I wouldn't classify this as “processing” for the types of “processing” I'm thinking of, so postulate number two—a program must do processing, must be wrong. It may do processing.
It's the third one, “a subroutine must have output,” that has given me the most problems.
At first, I had a real hard time coming up with examples of a subroutine that had no output. I mean, why even bother calling a subroutine that had absolutely no output? What exactly, would be the point? I was about to conclude that all subroutines must have output, when I remembered writing just such a subroutine for my first computer, a Tandy Color Computer.
A small digression: The Color Computer technically had a serial port, in
that there is a one bit input port and a one bit output port which is driven
entirely by software. To send a byte, you drive the output port low for
X
µseconds, then set the port to match the first bit,
wait X
µseconds, then set the port to match the second
bit, wait X
µseconds, and so on, where X
is
a value dependent upon the baud rate. And I ended up writing code to drive
the “serial port” on the Color Computer. And as part of this, I had the
following subroutine:
DELAY PSHS X,CC LDX #413 DELAY10 LEAX -1,X BNE DELAY10 PULS X,CC,PC
This would delay 3.3 milliseconds, giving me a baud rate of 300bps.[1] The X
register, as well as the
condition codes, are saved, so the effect of this routine on the CPU state was nil. The only
difference between:
NOP * NO OPERATION
and
BSR DELAY * NO OPERATION, BUT A LONG DELAY
was 3,331 µseconds (NOP
requiring 2 µseconds to
execute).
Well. [Deep subject. —Editor]
Here I have, from my own archive, a subroutine that takes no input, does no real processing, and has no output.

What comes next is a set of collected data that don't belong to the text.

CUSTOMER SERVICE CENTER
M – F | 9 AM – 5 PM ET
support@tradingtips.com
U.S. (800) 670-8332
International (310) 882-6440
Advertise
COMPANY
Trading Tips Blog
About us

And yet it's a useful subroutine.
Granted, it appears to be an exception to the rule that all subroutines
must have output. And really, these days, the majority of
programmers don't go about writing delay loops like this. Nope,
they make calls to sleep()
which … um … causes the program
… to … um … delay … for a period of time.
Well … um …
But …
But it seems wrong to conclude that subroutines may have output.
Because outside of a few esoteric subroutines like my DELAY
routine, or sleep()
, a subroutine must have output or
else, why bother calling it?
How to reconcile this?
How indeed.
But what if I now ask the question: “What is output?”
In the case of DELAY
, I'm calling the subroutine not for any
tangible result, but for the side effect of doing nothing for 3,333
µseconds. And in general, output is a type of side effect
(as any functional
programmer will tell you), since output affects the state of the program
(outputing a “y”, followed by a second “y” changes some state somewhere,
if only to advance the printing location of subsequent characters).
So, if side effects are considered a type of output, and
DELAY
has a side effect, then it can be considered to have
output, so now I don't have to reconcile anything—subroutines
must have output.
Like I said, it was nothing earth shattering here, but even Euclid started from a simple straight line [2] and from there expanded upon geometry.
- Actually, this code assumes a 1MHz clock rate on the CPU. The actual clock rate on the Computer Computer was 0.89MHz, but I used 1MHz for this example to make the math easier on me.
- Although you start getting odd results when you question the nature of a straight line.